To solve the problem, we need to find the means of the x and y variates from the given lines of regression. The two lines of regression are: 1. \( 2x - y - 4 = 0 \) 2. \( 9x - 2y - 38 = 0 \) ### Step 1: Rewrite the equations in slope-intercept form We can rewrite both equations to express y in terms of x. For the first equation: \[ 2x - y - 4 = 0 \implies y = 2x - 4 \] For the second equation: \[ 9x - 2y - 38 = 0 \implies 2y = 9x - 38 \implies y = \frac{9}{2}x - 19 \] ### Step 2: Substitute \( x = \bar{x} \) and \( y = \bar{y} \) The lines of regression pass through the point \( (\bar{x}, \bar{y}) \).

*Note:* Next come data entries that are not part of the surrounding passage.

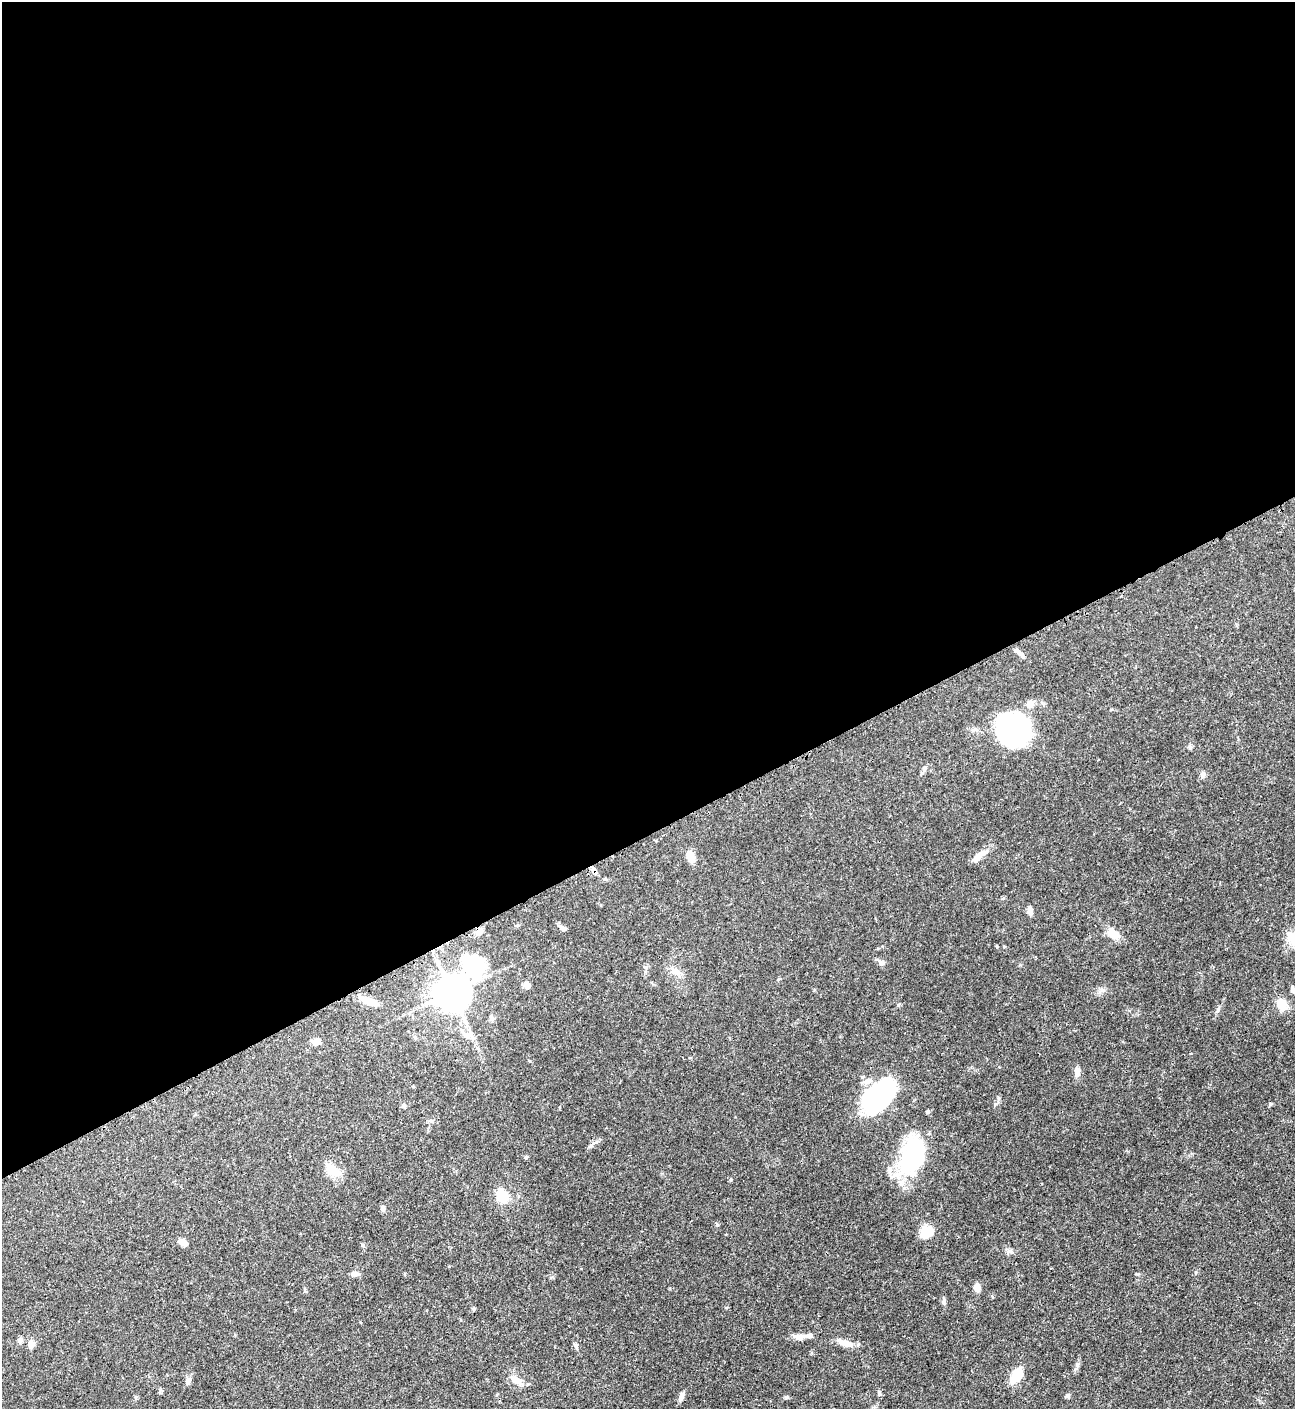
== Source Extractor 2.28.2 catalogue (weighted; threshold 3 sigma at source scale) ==
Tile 2 of 4 x 4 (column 2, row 1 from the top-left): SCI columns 1588-2880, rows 4233-5639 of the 5630 x 5648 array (HDU 1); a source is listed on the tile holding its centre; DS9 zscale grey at full resolution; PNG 1297 x 1411 px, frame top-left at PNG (2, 2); no overlay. Shown black and unused: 59% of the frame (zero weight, under 3 of 4 exposures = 1% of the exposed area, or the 3 px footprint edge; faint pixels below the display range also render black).
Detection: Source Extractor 2.28.2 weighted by HDU 2 'WHT'; one run over the whole footprint, this tile lists its part. Background 0.0528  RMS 0.0031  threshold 0.0141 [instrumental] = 3 sigma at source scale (4.5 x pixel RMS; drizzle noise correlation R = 1.50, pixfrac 1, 0.05/0.05 arcsec/px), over >= 5 px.
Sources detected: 62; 3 inside a brighter object's white glare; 1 cosmic-ray / hot-pixel residue — not listed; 4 inside a brighter listed object's ellipse — not listed separately; the other 54 listed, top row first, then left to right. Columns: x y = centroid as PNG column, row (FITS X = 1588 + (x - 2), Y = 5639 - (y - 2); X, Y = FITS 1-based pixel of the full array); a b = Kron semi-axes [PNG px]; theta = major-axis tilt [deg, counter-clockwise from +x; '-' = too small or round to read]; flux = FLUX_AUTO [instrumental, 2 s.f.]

We substitute \( \bar{x} \) and \( \bar{y} \) into both equations. From the first equation: \[ 2\bar{x} - \bar{y} - 4 = 0 \implies 2\bar{x} - \bar{y} = 4 \tag{1} \] From the second equation: \[ 9\bar{x} - 2\bar{y} - 38 = 0 \implies 9\bar{x} - 2\bar{y} = 38 \tag{2} \] ### Step 3: Solve the system of equations Now we have a system of equations (1) and (2): 1. \( 2\bar{x} - \bar{y} = 4 \) 2. \( 9\bar{x} - 2\bar{y} = 38 \) We can solve these equations using the elimination method. From equation (1), we can express \( \bar{y} \): \[ \bar{y} = 2\bar{x} - 4 \tag{3} \] Substituting equation (3) into equation (2): \[ 9\bar{x} - 2(2\bar{x} - 4) = 38 \] \[ 9\bar{x} - 4\bar{x} + 8 = 38 \] \[ 5\bar{x} + 8 = 38 \] \[ 5\bar{x} = 30 \] \[ \bar{x} = 6 \] ### Step 4: Find \( \bar{y} \) Now substituting \( \bar{x} = 6 \) back into equation (3): \[ \bar{y} = 2(6) - 4 \] \[ \bar{y} = 12 - 4 \] \[ \bar{y} = 8 \] ### Conclusion The means of the x and y variates are: \[ \bar{x} = 6, \quad \bar{y} = 8 \] ### Final Answer Thus, the means of x and y variates respectively are \( (6, 8) \). ---